Would you like a nuclear battery with your salmon?
Whatever the motivation to develop nuclear batteries, they’ve since been used in many space missions. Also the European Space Agency has recently given up its opposition to using nuclear batteries. This is probably in no small part because of what happened with the Philae probe that landed on a Comet in 2014 as part of the Rosetta mission. It had a rough touch-down, hopped a few times and landed in the shadow. After three days its batteries, that were supposed to recharge on solar power died. And that was the premature end of a very expensive mission. ESA is now planning to use a nuclear-powered spacecraft for its Argonaut Moon lander, scheduled to launch in the early 2030s.
But while the technology for these radioisotope thermoelectric generators is well understood, they tend to be quite big. Also the detour through a temperature gradient is rather inefficient if you want to generate electricity. If electricity is what you want, a better solution is to use semiconductors in which the generation of electricity is directly driven by nuclear decay. The new battery put forward by the Chinese company is of that type, and so are the ones by the British and American companies.

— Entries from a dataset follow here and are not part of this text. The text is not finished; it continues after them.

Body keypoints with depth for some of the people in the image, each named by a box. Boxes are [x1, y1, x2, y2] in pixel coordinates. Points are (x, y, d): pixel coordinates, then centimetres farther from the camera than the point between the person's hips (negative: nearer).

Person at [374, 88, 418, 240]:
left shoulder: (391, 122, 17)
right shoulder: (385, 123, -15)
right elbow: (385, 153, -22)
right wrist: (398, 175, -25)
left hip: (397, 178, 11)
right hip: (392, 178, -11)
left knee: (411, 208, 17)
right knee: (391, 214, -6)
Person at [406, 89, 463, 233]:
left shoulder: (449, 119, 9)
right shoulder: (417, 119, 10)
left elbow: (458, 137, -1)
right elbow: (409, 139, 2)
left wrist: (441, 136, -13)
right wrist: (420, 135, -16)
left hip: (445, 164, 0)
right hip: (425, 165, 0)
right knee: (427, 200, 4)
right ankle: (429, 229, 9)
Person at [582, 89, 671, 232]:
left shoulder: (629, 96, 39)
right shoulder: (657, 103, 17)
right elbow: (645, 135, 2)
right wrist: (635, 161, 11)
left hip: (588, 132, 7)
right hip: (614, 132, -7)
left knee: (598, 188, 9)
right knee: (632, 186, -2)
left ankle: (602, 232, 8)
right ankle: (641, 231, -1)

These types of batteries are called alphavoltaic, betavoiltaic, or gammavoltaic batteries, depending on whether they use radioactive alpha, beta, or gamma decay. Just as a quick reminder, alpha decay means that a large nucleus spits out chunks with two neutrons and protons, which are Helium nuclei. Beta decay means the nucleus spits out electrons. And gamma decay means that the nucleus spits out photons.

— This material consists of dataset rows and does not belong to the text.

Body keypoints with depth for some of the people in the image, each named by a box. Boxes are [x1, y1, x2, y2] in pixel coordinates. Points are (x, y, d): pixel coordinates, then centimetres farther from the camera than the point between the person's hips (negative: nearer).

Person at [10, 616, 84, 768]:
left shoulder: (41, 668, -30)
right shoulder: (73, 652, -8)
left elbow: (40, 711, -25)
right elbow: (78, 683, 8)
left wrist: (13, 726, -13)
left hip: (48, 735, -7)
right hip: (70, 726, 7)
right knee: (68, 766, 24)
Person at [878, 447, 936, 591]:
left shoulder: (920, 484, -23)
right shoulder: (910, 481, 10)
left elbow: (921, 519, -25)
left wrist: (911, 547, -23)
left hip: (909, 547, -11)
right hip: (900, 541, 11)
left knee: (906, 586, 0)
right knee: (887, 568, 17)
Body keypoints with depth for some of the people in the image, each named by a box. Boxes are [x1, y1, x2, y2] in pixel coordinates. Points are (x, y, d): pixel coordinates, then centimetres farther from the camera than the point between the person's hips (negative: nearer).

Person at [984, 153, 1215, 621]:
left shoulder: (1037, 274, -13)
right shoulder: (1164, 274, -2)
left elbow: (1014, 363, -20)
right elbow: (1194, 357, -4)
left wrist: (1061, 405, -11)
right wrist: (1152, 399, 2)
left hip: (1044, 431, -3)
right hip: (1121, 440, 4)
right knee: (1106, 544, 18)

The Chinese company uses beta-decay and called itself “betavolt” after that. They use Nickel-63 which has a half-life of roughly 100 years and layer it between diamond semiconductors with an p-n junction. This sounds kind a technical and I guess it is, but maybe it helps to know that this semiconductor stuff is the same type of material that’s normally used in solar cells. In the solar cells its infalling light that creates a current. For the nuclear battery it’s not infalling light, but the electrons emitted in the beta decay that create the current. The company betavolt won third prize for their battery in a recent Innovation Competition by the China National Nuclear Corporation. The technology itself isn’t new, but the push to the consumer market is. The company’s first product is called the BV100 battery. It has a power of 100 microwatts and a voltage of 3 volts. It has about the same size as a typical cell battery. The power is somewhat lower than what the British company is aiming at but the voltage they quote is somewhat higher. So the Chinese battery looks plausible enough, but like the other nuclear batteries, it’s probably going to remain a niche technology for low power devices that need to last a long time.